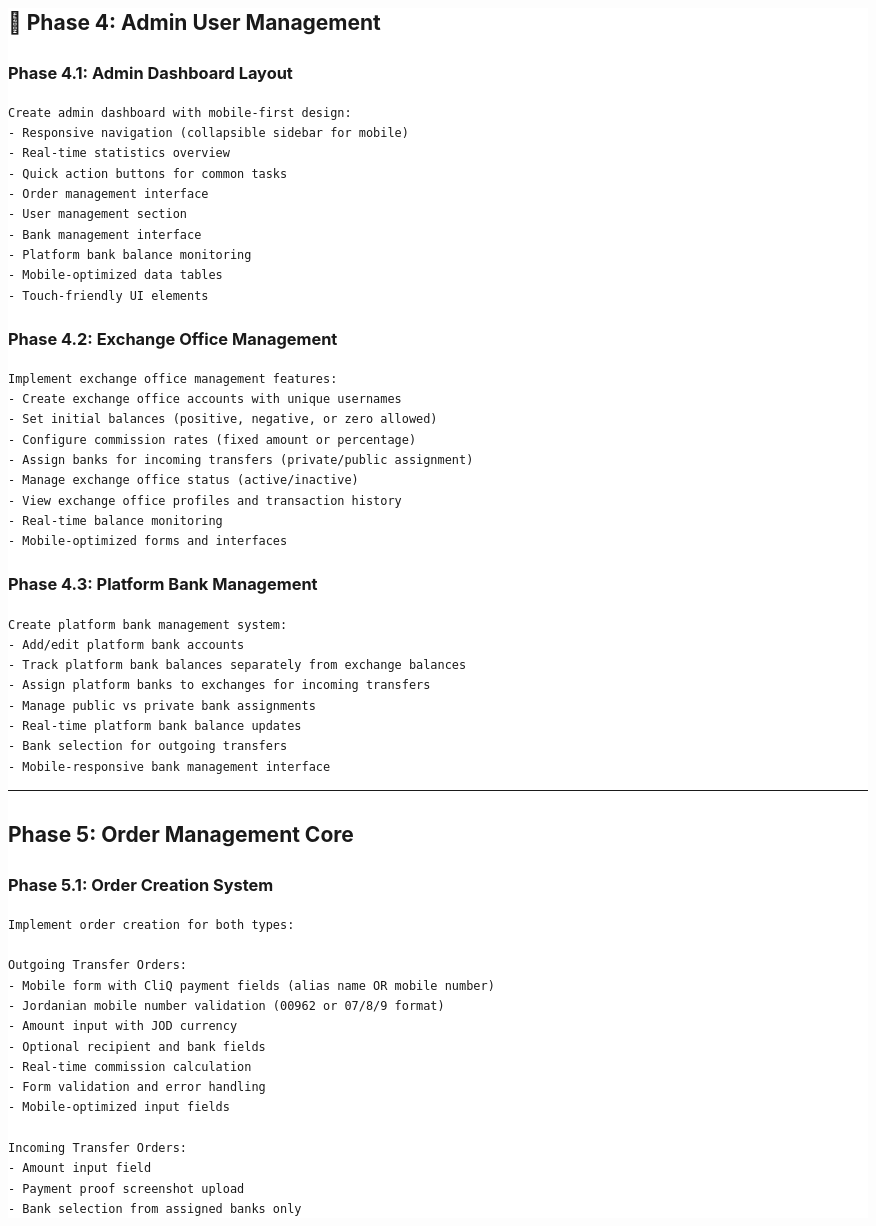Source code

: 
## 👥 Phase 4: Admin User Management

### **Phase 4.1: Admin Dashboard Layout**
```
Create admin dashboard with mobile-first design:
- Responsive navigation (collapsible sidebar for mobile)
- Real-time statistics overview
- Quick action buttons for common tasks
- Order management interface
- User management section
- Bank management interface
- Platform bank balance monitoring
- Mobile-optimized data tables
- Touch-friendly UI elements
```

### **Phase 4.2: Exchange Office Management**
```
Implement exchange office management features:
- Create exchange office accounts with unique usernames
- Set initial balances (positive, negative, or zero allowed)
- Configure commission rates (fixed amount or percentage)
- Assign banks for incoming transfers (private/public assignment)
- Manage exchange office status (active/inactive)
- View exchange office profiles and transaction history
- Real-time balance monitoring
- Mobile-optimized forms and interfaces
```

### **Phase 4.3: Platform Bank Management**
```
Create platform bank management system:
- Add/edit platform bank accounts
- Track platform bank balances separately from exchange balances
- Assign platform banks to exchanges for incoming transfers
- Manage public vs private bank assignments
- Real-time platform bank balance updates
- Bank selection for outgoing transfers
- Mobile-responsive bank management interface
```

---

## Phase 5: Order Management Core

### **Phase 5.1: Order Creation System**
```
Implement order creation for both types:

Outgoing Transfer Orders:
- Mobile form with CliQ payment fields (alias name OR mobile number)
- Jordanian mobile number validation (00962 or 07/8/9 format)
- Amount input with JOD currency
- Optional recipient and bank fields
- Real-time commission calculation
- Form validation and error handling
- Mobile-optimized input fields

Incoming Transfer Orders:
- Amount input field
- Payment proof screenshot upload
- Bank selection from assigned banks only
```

...

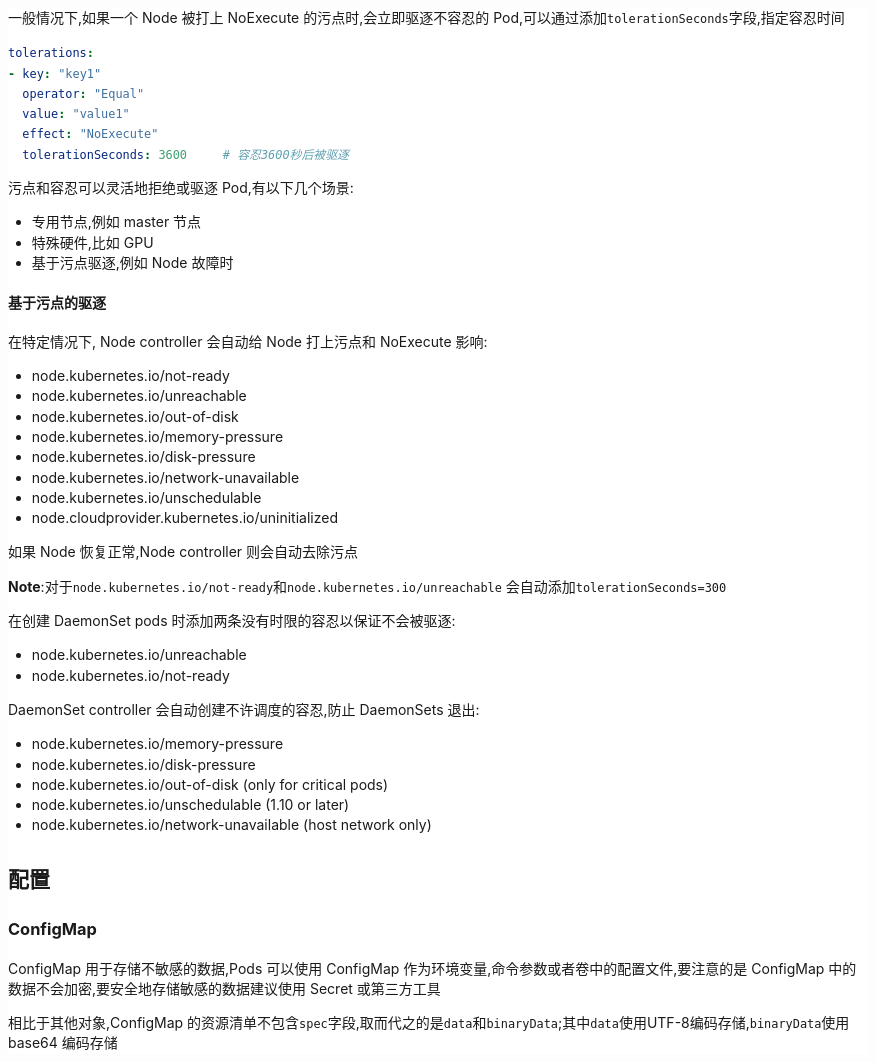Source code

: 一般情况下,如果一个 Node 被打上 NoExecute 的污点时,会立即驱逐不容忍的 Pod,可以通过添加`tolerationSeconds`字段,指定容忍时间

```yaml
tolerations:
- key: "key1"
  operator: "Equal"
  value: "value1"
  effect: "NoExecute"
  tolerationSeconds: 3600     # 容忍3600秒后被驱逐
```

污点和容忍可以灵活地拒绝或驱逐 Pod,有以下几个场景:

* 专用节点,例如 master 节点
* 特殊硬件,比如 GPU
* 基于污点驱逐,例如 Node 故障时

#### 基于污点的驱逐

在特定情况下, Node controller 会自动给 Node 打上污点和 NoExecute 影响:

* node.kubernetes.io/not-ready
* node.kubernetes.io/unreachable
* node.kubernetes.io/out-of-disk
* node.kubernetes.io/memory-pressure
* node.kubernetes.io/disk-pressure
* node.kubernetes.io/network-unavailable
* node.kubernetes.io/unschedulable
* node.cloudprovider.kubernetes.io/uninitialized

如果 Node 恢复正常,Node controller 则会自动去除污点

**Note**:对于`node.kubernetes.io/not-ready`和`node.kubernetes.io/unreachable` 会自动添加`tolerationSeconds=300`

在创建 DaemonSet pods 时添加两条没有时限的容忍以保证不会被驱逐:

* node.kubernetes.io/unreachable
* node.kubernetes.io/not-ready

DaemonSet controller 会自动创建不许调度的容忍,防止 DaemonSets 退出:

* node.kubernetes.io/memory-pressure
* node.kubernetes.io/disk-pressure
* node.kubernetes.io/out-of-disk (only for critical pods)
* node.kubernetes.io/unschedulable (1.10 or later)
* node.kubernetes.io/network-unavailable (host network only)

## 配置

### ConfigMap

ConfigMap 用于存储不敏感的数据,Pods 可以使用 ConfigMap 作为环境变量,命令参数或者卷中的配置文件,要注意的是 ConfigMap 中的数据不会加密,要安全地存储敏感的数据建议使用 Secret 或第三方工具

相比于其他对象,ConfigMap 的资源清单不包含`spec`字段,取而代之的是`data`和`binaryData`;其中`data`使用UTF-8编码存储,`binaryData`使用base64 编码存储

### WORK TO COMPLETE
Using the records above, gather all lines where the string "balances" is present.

### YOUR RESPONSE
- Set initial balances (positive, negative, or zero allowed)
- Track platform bank balances separately from exchange balances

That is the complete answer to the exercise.